Written problem =
Can you write out all of these rows again, substituting "distance" for every "dist" and leaving everything else unchanged?

Records =
※ ※ ※

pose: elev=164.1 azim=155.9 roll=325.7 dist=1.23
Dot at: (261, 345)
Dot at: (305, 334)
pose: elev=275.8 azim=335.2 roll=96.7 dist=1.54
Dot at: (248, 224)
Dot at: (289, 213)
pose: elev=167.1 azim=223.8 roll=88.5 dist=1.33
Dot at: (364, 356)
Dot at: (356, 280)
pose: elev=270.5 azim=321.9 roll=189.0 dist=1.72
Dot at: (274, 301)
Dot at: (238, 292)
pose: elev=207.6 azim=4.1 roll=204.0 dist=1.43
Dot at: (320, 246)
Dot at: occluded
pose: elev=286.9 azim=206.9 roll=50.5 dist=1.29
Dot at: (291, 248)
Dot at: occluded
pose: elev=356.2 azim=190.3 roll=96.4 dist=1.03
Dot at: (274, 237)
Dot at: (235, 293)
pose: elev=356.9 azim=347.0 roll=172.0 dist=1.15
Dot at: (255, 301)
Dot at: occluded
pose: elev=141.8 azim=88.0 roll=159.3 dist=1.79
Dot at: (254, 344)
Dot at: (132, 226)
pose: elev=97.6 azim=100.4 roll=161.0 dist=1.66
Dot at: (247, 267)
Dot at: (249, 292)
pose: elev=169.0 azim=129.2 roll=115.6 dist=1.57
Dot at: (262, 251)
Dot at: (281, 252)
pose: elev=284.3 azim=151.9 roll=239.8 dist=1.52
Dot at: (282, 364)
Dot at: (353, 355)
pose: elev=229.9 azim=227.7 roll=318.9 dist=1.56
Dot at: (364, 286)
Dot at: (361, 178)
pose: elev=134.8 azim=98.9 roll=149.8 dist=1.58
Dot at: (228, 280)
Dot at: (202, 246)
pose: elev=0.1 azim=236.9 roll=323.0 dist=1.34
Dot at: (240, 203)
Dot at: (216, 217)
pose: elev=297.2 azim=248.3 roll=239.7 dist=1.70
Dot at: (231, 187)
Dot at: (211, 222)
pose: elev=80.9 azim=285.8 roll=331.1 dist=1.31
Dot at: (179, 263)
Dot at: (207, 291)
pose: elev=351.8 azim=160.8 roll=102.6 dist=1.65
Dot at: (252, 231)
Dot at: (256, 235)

※ ※ ※

Worked solution =
pose: elev=164.1 azim=155.9 roll=325.7 distance=1.23
Dot at: (261, 345)
Dot at: (305, 334)
pose: elev=275.8 azim=335.2 roll=96.7 distance=1.54
Dot at: (248, 224)
Dot at: (289, 213)
pose: elev=167.1 azim=223.8 roll=88.5 distance=1.33
Dot at: (364, 356)
Dot at: (356, 280)
pose: elev=270.5 azim=321.9 roll=189.0 distance=1.72
Dot at: (274, 301)
Dot at: (238, 292)
pose: elev=207.6 azim=4.1 roll=204.0 distance=1.43
Dot at: (320, 246)
Dot at: occluded
pose: elev=286.9 azim=206.9 roll=50.5 distance=1.29
Dot at: (291, 248)
Dot at: occluded
pose: elev=356.2 azim=190.3 roll=96.4 distance=1.03
Dot at: (274, 237)
Dot at: (235, 293)
pose: elev=356.9 azim=347.0 roll=172.0 distance=1.15
Dot at: (255, 301)
Dot at: occluded
pose: elev=141.8 azim=88.0 roll=159.3 distance=1.79
Dot at: (254, 344)
Dot at: (132, 226)
pose: elev=97.6 azim=100.4 roll=161.0 distance=1.66
Dot at: (247, 267)
Dot at: (249, 292)
pose: elev=169.0 azim=129.2 roll=115.6 distance=1.57
Dot at: (262, 251)
Dot at: (281, 252)
pose: elev=284.3 azim=151.9 roll=239.8 distance=1.52
Dot at: (282, 364)
Dot at: (353, 355)
pose: elev=229.9 azim=227.7 roll=318.9 distance=1.56
Dot at: (364, 286)
Dot at: (361, 178)
pose: elev=134.8 azim=98.9 roll=149.8 distance=1.58
Dot at: (228, 280)
Dot at: (202, 246)
pose: elev=0.1 azim=236.9 roll=323.0 distance=1.34
Dot at: (240, 203)
Dot at: (216, 217)
pose: elev=297.2 azim=248.3 roll=239.7 distance=1.70
Dot at: (231, 187)
Dot at: (211, 222)
pose: elev=80.9 azim=285.8 roll=331.1 distance=1.31
Dot at: (179, 263)
Dot at: (207, 291)
pose: elev=351.8 azim=160.8 roll=102.6 distance=1.65
Dot at: (252, 231)
Dot at: (256, 235)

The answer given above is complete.